Peresmian gedung Dakwah ANNAS, Melukai Kemanusiaan Korban Kekerasan Atas Nama Agama

Belum lama ini, Walikota Bandung, Yana Mulyana, meresmikan Gedung Dakwah Aliansi Nasional Anti Syiah (ANNAS) yang berlokasi di Jalan R.A.A. Martanegara No.30 Turangga Kota Bandung. Selain Wali Kota Bandung, dalam peresmian tersebut hadir pula Ketua dan Wakil Ketua DPRD Kota, Perwakilan Dansesko TNI, Camat Lengkong, dan Kapolsek Lengkong.

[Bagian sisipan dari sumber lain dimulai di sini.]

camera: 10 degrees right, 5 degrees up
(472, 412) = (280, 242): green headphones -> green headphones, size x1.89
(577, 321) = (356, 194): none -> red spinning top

Dari kejadian tersebut, Direktur The Asian Muslim Action Network (AMAN) Indonesia, Ruby Kholifah memandang pemerintah Kota Bandung telah melakukan pelanggaran konstitusi. Karena mendukung dan memfasilitasi organisasi yang telah dibubarkan dan dilarang di Indonesia, yaitu ANNAS. ”Pada 2020, ANNAS masuk ke dalam organisasi yang dibubarkan oleh pemerintah pusat,” ungkapnya.

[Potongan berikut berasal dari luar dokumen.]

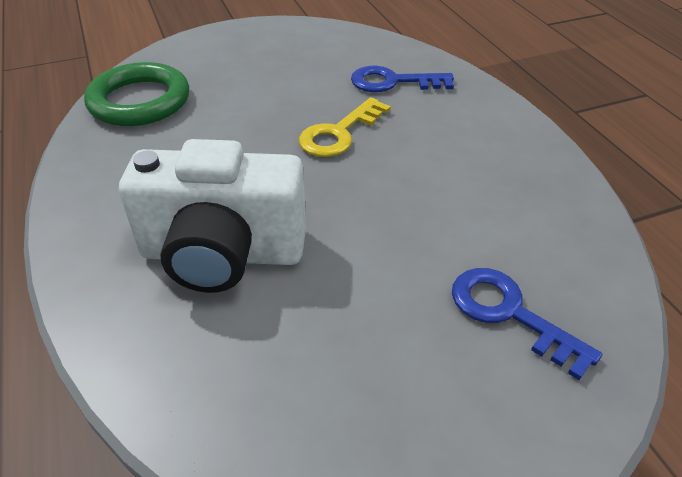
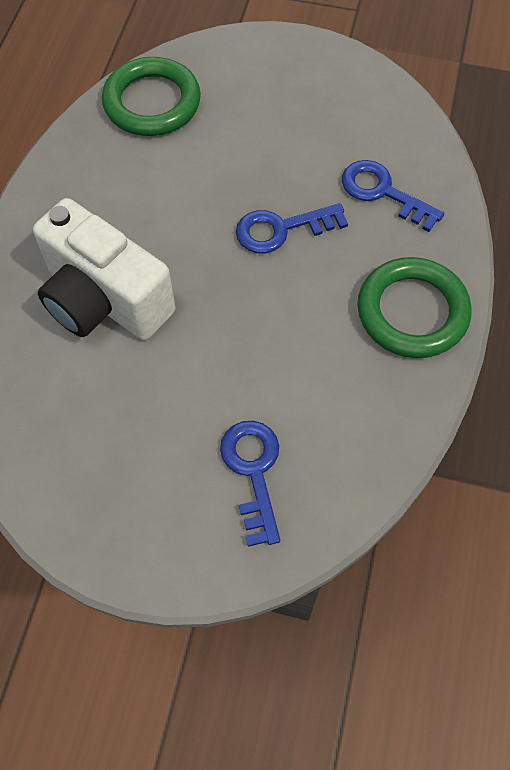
camera: 35 degrees right, 20 degrees up
(339, 133) = (282, 229): yellow key -> blue key
(498, 138) = (412, 312): none -> green ring

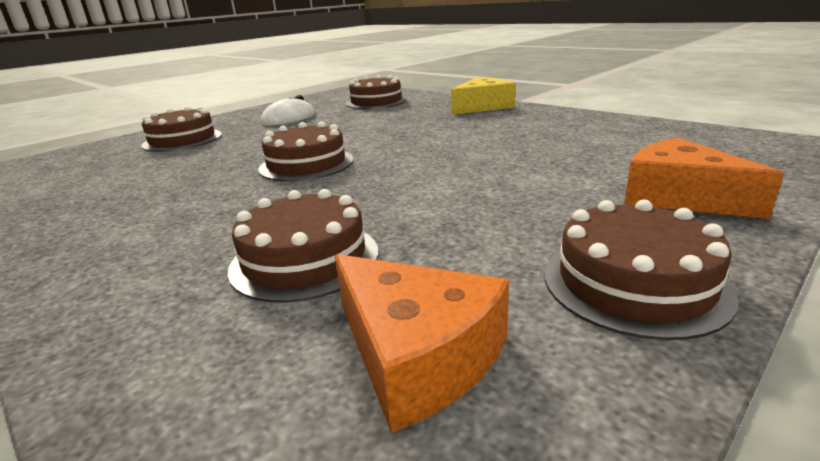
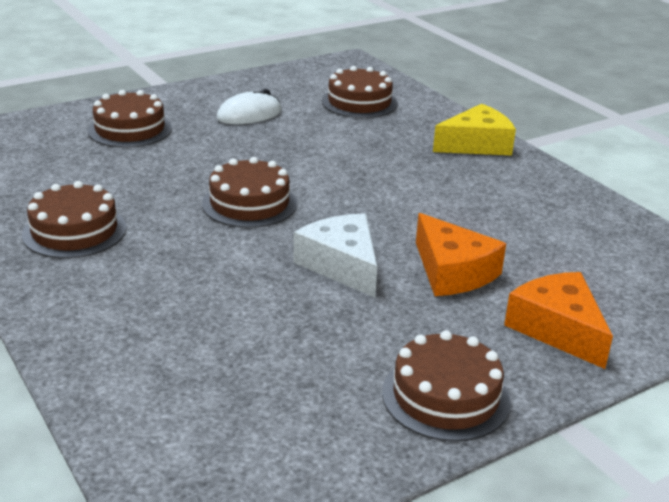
camera: 10 degrees right, 5 degrees up
(305, 259) = (221, 320): brown cake -> brown cake (74, 231)
(417, 354) = (272, 410): orange cheese -> orange cheese (452, 272)
(420, 189) = (342, 265): none -> white cheese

Dari informasi yang dihimpun, pembubarkan ANNAS berdasarkan Surat Telegram Kapolri Jenderal Idham Azis, tertanggal 23 Desember 2020, tentang pembubaran sejumlah ormas. Dengan nomor surat STR/965/XI/IPP.3.1.6/2020 tersebut, disebutkan Presiden Joko Widodo (Jokowi) telah menandatangani Peraturan Pemerintah Pengganti UU (Perppu) mengenai pembubaran ormas.

ANNAS dibubarkan dengan alasan, lanjutnya, ANNAS justru mengkafir-kafirkan madzhab Syiah sehingga timbul kebencian antar umat. ANNAS dibubarkan karena ormas yang jelas bertentangan dengan UUD 1945. Pada 2020, Pemerintah Pusat telah melarang aktivitas dan membabarkan ANNAS di Indonesia. Selain itu, ungkapnya, perlu melihat eksistensi Syiah di Indonesia.

Syiah sudah masuk ke Indonesia sejak masa awal masuknya Islam di Indonesia. serta sejumlah tokoh Syiah ikut juga dalam mendukung Indonesia. Akan tetapi, seiring dengan berjalannya waktu. Terdapat konflik-konflik atas agama, salah satunya terjadi pada kelompok Syiah. Kita perlu melihat kembali konflik antara Sunni-Syiah yang terjadi di Sampang, Madura.

”Anak-anak dari korban konflik dibayang-bayangi stigmatisasi “sesat” oleh lingkungan mereka. Terutama ketika anak kembali ke sekolah. Sehingga tidak jarang anak-anak ini mengalami reviktimisasi melalui tindak diskriminasi dan tindak perundungan,” ungkapnya.

Dengan melihat itu semua, ungkapnya, pemerintah Kota Bandung (Wali Kota Bandung) telah mencederai rasa keadilan bagi korban intoleransi. Serta Melukai Kemanusiaan Korban Kekerasan Atas Nama Agama. Dengan adanya fasilitas gedung dakwah ini, dapat memicu tindakan agresif atau kekerasan kepada kelompok syiah atas nama dakwah. Dalam aksi kekerasan yang terjadi, kelompok perempuan dan anak menjadi kelompok yang paling dirugikan.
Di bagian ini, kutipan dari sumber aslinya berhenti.